Adrián Venturo no contó el dinero, solo rozó el pulgar sobre los bordes de los billetes fingiendo que lo hacía e introdujo el medio pago en el bolsillo inferior izquierdo de su saco mientras recibía las últimas indicaciones de Mariano. En la sala, preguntó a la criada por Rocío. La figura de la joven se deslizó desde su habitación hacia la balaustrada que cortaba el pasadizo que conducía a las habitaciones del segundo piso. Venturo observó sus movimientos de gacela acariciando la barandilla hasta el desembarco de la escalera, saludó con un ligero movimiento de cabeza, avanzó por las gradas coqueta rozando el pasamano con un vestido de noche color nácar, dio unos pasos hacia Venturo y le extendió una mano.
—¿Y usted es…? —interrogó la rubia
—Adrián Venturo para servirlo señorita, detective privado. Quería tener una charla con usted por encargo de su padre. Es acerca de su hermana Rocío, ¿qué sabe usted de ella? —inquirió Adrián.
—¿De Maggie? No mucho, sé que se está quedando en Canta, alojada en casa de unos amigos, viviendo la vida loca, ¿Tiene problemas mi hermanita? —preguntó sin mucha convicción.
—Pensé que usted me ayudaría a saber de ella, el viejo está muy angustiado, ¿no les apena a ustedes preocuparle a su edad? —intentó resondrar Venturo.
—¿El viejo angustiado? ¿Preocupado? ¿Qué historia le ha contado ese rufián? ¿Ahora quiere pasar por buen padre? Mire detective o quien sea usted, todo está normal por aquí si se excluye el hecho de compartir esta casa con aquel viejo crápula —refunfuño la mujer.
—Ayudará mucho si me da el teléfono y la dirección del dueño de la casa en Canta, querida. No te alejes mucho de casa que volveremos a conversar pronto —dijo con galantería. A la mujer le gustó su aspecto rústico muy mal disimulado con un traje de oferta de tiendas Adams. Ella se acercó coqueta rozando su mejilla y depositando en su mano un papel con indicaciones: “Necesitamos hablar, hoy a las 17:00 en Tanta de 28 de julio”. El detective estampó un beso en la mejilla despidiéndose y salió escoltado a la salida por la criada negra quien lucía una triste expresión en su rostro.
En Tanta, Adrián releía una novela de Chandler que extrajo de su biblioteca para impresionar a la rubia. Estaba intrigado con la reunión. ¿Por qué no dijo nada en su casa? ¿Qué sucedía con esa familia realmente? Rocío llegó puntual con un traje de noche negro, la chica parecía vestir siempre como para desfile de modas. Pero esta vez tenía un rostro sombrío, preocupado, con los ojos enrojecidos. La chica había estado llorando.

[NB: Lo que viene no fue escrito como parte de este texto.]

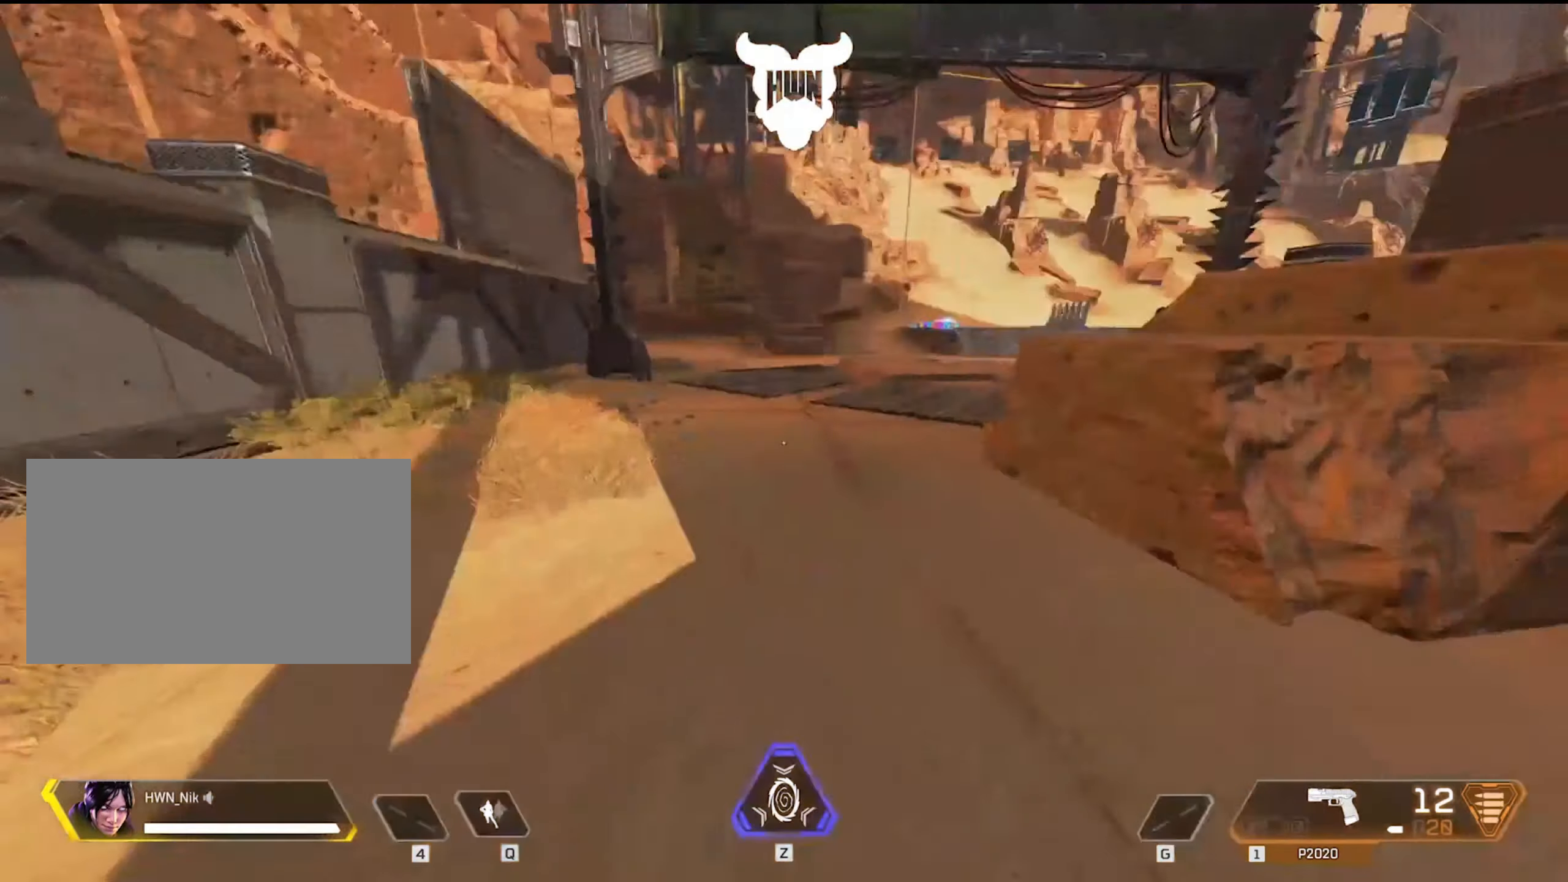
{"keys": ["w"], "mouse": [], "events": [[217, "s", "up"], [350, "w", "down"]]}
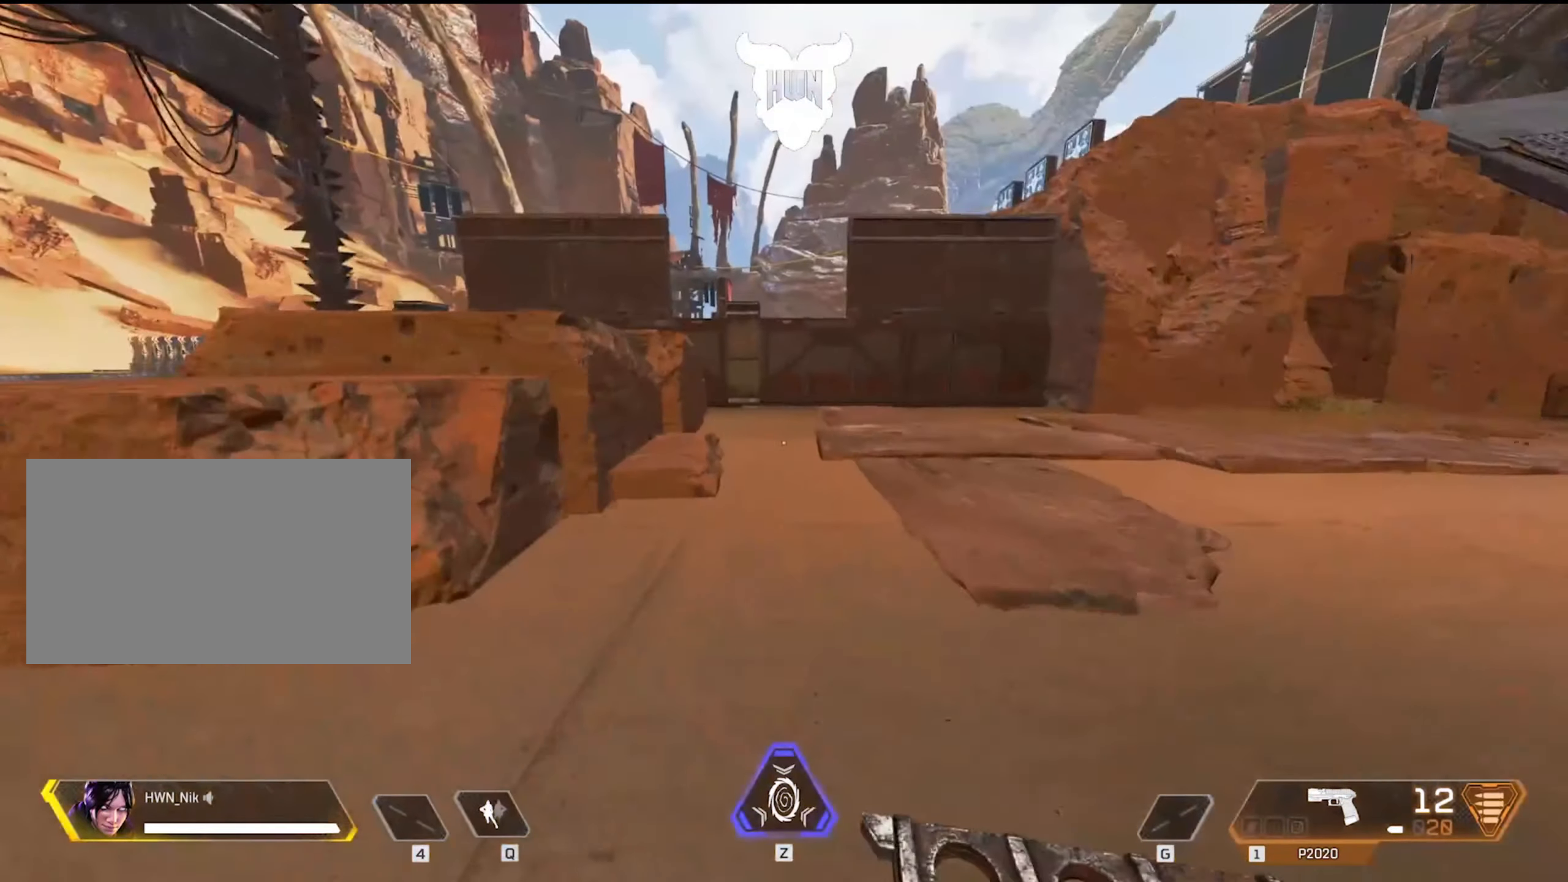
{"keys": ["shift", "w"], "mouse": [], "events": [[33, "shift", "down"]]}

—Se la llevó a Canta, Santibáñez, un operario de mi padre, hombre peligroso, mejor tome precauciones Adrián —advirtió la joven extendiéndole la mano, buscando apoyo y consuelo. El detective se conmovió, acarició el dorso de su mano, le gustó que le tuteara.
—Pierde cuidado nena, te traeré a tu hermanita sana y a salva —le tranquilizó Adrián.
La joven le contó que sospechaba del canteño y Mariano. Las hermanas tenían una póliza de seguros millonaria y Mariano planeaba reflotar su último negocio: PESCANORTE. Algo no cuadra aquí, pensó el detective quien había investigado la empresa de Mariano en registros públicos, el viejo era socio minoritario, ninguna póliza millonaria alcanza para reflotar una empresa pesquera de esta dimensión y había en ella dos jugadores más grandes. Se olvidó de los modales y le pidió explicaciones con rudeza a la mujer.
—Álvarez y Da Silva, exempleados y actualmente socios en PESCANORTE, hombres ambiciosos, les conozco bien —explicó nerviosa la mujer— Da Silva ha venido muy seguido a la casa las últimas semanas. A Álvarez no lo he visto desde el accidente del viejo –concluyó Rocío. La mujer se refería al accidente que confino a Mariano a una silla de ruedas, en una inspección al Perseo, la nave más importante de la empresa. Ese día funesto Mariano estaba acompañado de Rocío y sus dos socios. 
—Bien nena, consígueme para hoy los teléfonos de los socios y la dirección de Santibáñez. En Canta amanezco mañana, pero debo hablar con los pesqueros antes de viajar. El detective partió raudamente hacia PESCANORTE con las referencias alcanzadas por la mujer. Al llegar, los socios se encontraban en una junta de emergencia.
—¿Tardarán mucho los señores, linda? Usted me dijo al teléfono, a las 19:00 horas y ya son las 20:00 ¿Puedes preguntar de nuevo? —sonreía nervioso Adrián.
—Le dije al teléfono que la junta podría demorar —contestó una mujer mayor con cabello pelirrojo artificial.
Adrián aprovechó un descuido de la secretaria para apurar el paso e ingresar por los estrechos pasillos que conducían hacia las oficinas de la empresa alcanzando la sala de conferencias. Avanzó unos pasos hacia el lugar, giró la manija, ingresó sin pedir permiso y encontró a Álvarez y Da Silva discutiendo.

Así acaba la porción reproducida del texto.